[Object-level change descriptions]
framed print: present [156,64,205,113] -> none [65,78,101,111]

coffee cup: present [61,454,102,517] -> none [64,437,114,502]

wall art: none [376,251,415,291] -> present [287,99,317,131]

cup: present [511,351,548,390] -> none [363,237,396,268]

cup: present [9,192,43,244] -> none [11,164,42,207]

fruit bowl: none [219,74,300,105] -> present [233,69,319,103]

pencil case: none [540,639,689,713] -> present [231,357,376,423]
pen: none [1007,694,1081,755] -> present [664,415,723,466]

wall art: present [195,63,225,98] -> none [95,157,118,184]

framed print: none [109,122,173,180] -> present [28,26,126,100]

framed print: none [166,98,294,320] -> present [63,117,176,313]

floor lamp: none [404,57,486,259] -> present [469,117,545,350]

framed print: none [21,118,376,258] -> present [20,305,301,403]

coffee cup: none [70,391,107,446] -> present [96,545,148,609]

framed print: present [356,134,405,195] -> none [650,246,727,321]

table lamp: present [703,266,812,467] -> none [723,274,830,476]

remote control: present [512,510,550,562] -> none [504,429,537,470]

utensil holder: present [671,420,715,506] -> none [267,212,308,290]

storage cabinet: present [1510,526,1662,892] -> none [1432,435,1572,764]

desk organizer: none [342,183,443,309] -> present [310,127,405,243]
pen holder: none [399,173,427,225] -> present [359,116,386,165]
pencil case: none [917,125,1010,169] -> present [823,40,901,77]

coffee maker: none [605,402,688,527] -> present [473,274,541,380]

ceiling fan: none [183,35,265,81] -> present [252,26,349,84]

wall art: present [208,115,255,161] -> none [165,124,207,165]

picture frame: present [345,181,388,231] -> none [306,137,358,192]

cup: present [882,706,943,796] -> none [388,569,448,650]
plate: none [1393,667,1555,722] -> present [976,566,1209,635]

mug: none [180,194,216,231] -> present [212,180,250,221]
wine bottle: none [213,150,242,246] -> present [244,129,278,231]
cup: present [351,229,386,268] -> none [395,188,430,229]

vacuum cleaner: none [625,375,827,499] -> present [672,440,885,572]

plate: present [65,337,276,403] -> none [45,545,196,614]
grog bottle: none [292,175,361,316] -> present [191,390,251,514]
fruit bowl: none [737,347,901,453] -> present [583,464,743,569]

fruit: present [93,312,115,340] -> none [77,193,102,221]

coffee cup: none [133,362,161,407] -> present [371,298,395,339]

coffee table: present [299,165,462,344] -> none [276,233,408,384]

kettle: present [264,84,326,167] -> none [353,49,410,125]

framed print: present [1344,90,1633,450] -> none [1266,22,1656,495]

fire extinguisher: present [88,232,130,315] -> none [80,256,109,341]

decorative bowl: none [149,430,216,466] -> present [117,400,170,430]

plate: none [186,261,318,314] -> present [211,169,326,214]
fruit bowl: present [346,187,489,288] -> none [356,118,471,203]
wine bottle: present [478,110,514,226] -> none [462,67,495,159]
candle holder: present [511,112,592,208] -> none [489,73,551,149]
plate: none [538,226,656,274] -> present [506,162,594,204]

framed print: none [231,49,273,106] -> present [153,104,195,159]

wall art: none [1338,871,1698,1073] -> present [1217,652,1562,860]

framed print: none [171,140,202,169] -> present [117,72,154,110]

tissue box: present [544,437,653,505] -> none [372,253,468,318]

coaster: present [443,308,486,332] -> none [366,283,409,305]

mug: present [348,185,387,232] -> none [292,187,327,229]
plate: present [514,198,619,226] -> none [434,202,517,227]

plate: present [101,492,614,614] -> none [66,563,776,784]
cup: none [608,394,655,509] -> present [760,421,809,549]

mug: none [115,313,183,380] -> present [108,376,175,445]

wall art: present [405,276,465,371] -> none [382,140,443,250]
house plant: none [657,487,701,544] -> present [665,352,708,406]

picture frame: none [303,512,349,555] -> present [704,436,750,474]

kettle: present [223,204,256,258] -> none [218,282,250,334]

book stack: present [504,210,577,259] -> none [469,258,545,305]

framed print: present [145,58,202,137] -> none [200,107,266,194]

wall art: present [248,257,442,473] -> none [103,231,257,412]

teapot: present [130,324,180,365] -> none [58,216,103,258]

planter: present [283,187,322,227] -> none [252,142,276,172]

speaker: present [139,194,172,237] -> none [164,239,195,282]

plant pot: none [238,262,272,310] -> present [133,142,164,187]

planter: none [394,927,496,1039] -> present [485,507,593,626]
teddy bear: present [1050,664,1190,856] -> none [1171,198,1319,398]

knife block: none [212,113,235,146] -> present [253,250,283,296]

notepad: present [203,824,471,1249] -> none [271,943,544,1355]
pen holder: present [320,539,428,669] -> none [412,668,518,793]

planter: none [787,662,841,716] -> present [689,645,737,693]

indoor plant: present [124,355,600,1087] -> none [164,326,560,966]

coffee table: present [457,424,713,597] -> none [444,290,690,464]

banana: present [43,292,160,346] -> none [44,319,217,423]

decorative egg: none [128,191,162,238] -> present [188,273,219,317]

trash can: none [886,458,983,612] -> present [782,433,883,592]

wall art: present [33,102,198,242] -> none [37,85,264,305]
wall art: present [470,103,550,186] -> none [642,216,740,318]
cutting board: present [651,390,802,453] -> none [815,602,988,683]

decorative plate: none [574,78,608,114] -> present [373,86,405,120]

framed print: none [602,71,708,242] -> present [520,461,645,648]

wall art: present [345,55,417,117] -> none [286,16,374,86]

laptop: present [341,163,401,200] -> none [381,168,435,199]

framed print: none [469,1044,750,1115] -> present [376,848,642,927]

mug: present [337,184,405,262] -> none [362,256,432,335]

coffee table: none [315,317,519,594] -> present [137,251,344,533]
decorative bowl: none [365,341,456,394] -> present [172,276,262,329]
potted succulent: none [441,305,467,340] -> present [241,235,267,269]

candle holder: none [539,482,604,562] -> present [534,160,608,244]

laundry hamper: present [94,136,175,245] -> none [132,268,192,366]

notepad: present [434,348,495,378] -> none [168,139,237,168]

=== WHAT YOU NEED TO DO ===
Write out all the entries once more, exactly.

=== ANSWER TO THIS PROBLEM ===
framed print: present [156,64,205,113] -> none [65,78,101,111]

coffee cup: present [61,454,102,517] -> none [64,437,114,502]

wall art: none [376,251,415,291] -> present [287,99,317,131]

cup: present [511,351,548,390] -> none [363,237,396,268]

cup: present [9,192,43,244] -> none [11,164,42,207]

fruit bowl: none [219,74,300,105] -> present [233,69,319,103]

pencil case: none [540,639,689,713] -> present [231,357,376,423]
pen: none [1007,694,1081,755] -> present [664,415,723,466]

wall art: present [195,63,225,98] -> none [95,157,118,184]

framed print: none [109,122,173,180] -> present [28,26,126,100]

framed print: none [166,98,294,320] -> present [63,117,176,313]

floor lamp: none [404,57,486,259] -> present [469,117,545,350]

framed print: none [21,118,376,258] -> present [20,305,301,403]

coffee cup: none [70,391,107,446] -> present [96,545,148,609]

framed print: present [356,134,405,195] -> none [650,246,727,321]

table lamp: present [703,266,812,467] -> none [723,274,830,476]

remote control: present [512,510,550,562] -> none [504,429,537,470]

utensil holder: present [671,420,715,506] -> none [267,212,308,290]

storage cabinet: present [1510,526,1662,892] -> none [1432,435,1572,764]

desk organizer: none [342,183,443,309] -> present [310,127,405,243]
pen holder: none [399,173,427,225] -> present [359,116,386,165]
pencil case: none [917,125,1010,169] -> present [823,40,901,77]

coffee maker: none [605,402,688,527] -> present [473,274,541,380]

ceiling fan: none [183,35,265,81] -> present [252,26,349,84]

wall art: present [208,115,255,161] -> none [165,124,207,165]

picture frame: present [345,181,388,231] -> none [306,137,358,192]

cup: present [882,706,943,796] -> none [388,569,448,650]
plate: none [1393,667,1555,722] -> present [976,566,1209,635]

mug: none [180,194,216,231] -> present [212,180,250,221]
wine bottle: none [213,150,242,246] -> present [244,129,278,231]
cup: present [351,229,386,268] -> none [395,188,430,229]

vacuum cleaner: none [625,375,827,499] -> present [672,440,885,572]

plate: present [65,337,276,403] -> none [45,545,196,614]
grog bottle: none [292,175,361,316] -> present [191,390,251,514]
fruit bowl: none [737,347,901,453] -> present [583,464,743,569]

fruit: present [93,312,115,340] -> none [77,193,102,221]

coffee cup: none [133,362,161,407] -> present [371,298,395,339]

coffee table: present [299,165,462,344] -> none [276,233,408,384]

kettle: present [264,84,326,167] -> none [353,49,410,125]

framed print: present [1344,90,1633,450] -> none [1266,22,1656,495]

fire extinguisher: present [88,232,130,315] -> none [80,256,109,341]

decorative bowl: none [149,430,216,466] -> present [117,400,170,430]

plate: none [186,261,318,314] -> present [211,169,326,214]
fruit bowl: present [346,187,489,288] -> none [356,118,471,203]
wine bottle: present [478,110,514,226] -> none [462,67,495,159]
candle holder: present [511,112,592,208] -> none [489,73,551,149]
plate: none [538,226,656,274] -> present [506,162,594,204]

framed print: none [231,49,273,106] -> present [153,104,195,159]

wall art: none [1338,871,1698,1073] -> present [1217,652,1562,860]

framed print: none [171,140,202,169] -> present [117,72,154,110]

tissue box: present [544,437,653,505] -> none [372,253,468,318]

coaster: present [443,308,486,332] -> none [366,283,409,305]

mug: present [348,185,387,232] -> none [292,187,327,229]
plate: present [514,198,619,226] -> none [434,202,517,227]

plate: present [101,492,614,614] -> none [66,563,776,784]
cup: none [608,394,655,509] -> present [760,421,809,549]

mug: none [115,313,183,380] -> present [108,376,175,445]

wall art: present [405,276,465,371] -> none [382,140,443,250]
house plant: none [657,487,701,544] -> present [665,352,708,406]

picture frame: none [303,512,349,555] -> present [704,436,750,474]

kettle: present [223,204,256,258] -> none [218,282,250,334]

book stack: present [504,210,577,259] -> none [469,258,545,305]

framed print: present [145,58,202,137] -> none [200,107,266,194]

wall art: present [248,257,442,473] -> none [103,231,257,412]

teapot: present [130,324,180,365] -> none [58,216,103,258]

planter: present [283,187,322,227] -> none [252,142,276,172]

speaker: present [139,194,172,237] -> none [164,239,195,282]

plant pot: none [238,262,272,310] -> present [133,142,164,187]

planter: none [394,927,496,1039] -> present [485,507,593,626]
teddy bear: present [1050,664,1190,856] -> none [1171,198,1319,398]

knife block: none [212,113,235,146] -> present [253,250,283,296]

notepad: present [203,824,471,1249] -> none [271,943,544,1355]
pen holder: present [320,539,428,669] -> none [412,668,518,793]

planter: none [787,662,841,716] -> present [689,645,737,693]

indoor plant: present [124,355,600,1087] -> none [164,326,560,966]

coffee table: present [457,424,713,597] -> none [444,290,690,464]

banana: present [43,292,160,346] -> none [44,319,217,423]

decorative egg: none [128,191,162,238] -> present [188,273,219,317]

trash can: none [886,458,983,612] -> present [782,433,883,592]

wall art: present [33,102,198,242] -> none [37,85,264,305]
wall art: present [470,103,550,186] -> none [642,216,740,318]
cutting board: present [651,390,802,453] -> none [815,602,988,683]

decorative plate: none [574,78,608,114] -> present [373,86,405,120]

framed print: none [602,71,708,242] -> present [520,461,645,648]

wall art: present [345,55,417,117] -> none [286,16,374,86]

laptop: present [341,163,401,200] -> none [381,168,435,199]

framed print: none [469,1044,750,1115] -> present [376,848,642,927]

mug: present [337,184,405,262] -> none [362,256,432,335]

coffee table: none [315,317,519,594] -> present [137,251,344,533]
decorative bowl: none [365,341,456,394] -> present [172,276,262,329]
potted succulent: none [441,305,467,340] -> present [241,235,267,269]

candle holder: none [539,482,604,562] -> present [534,160,608,244]

laundry hamper: present [94,136,175,245] -> none [132,268,192,366]

notepad: present [434,348,495,378] -> none [168,139,237,168]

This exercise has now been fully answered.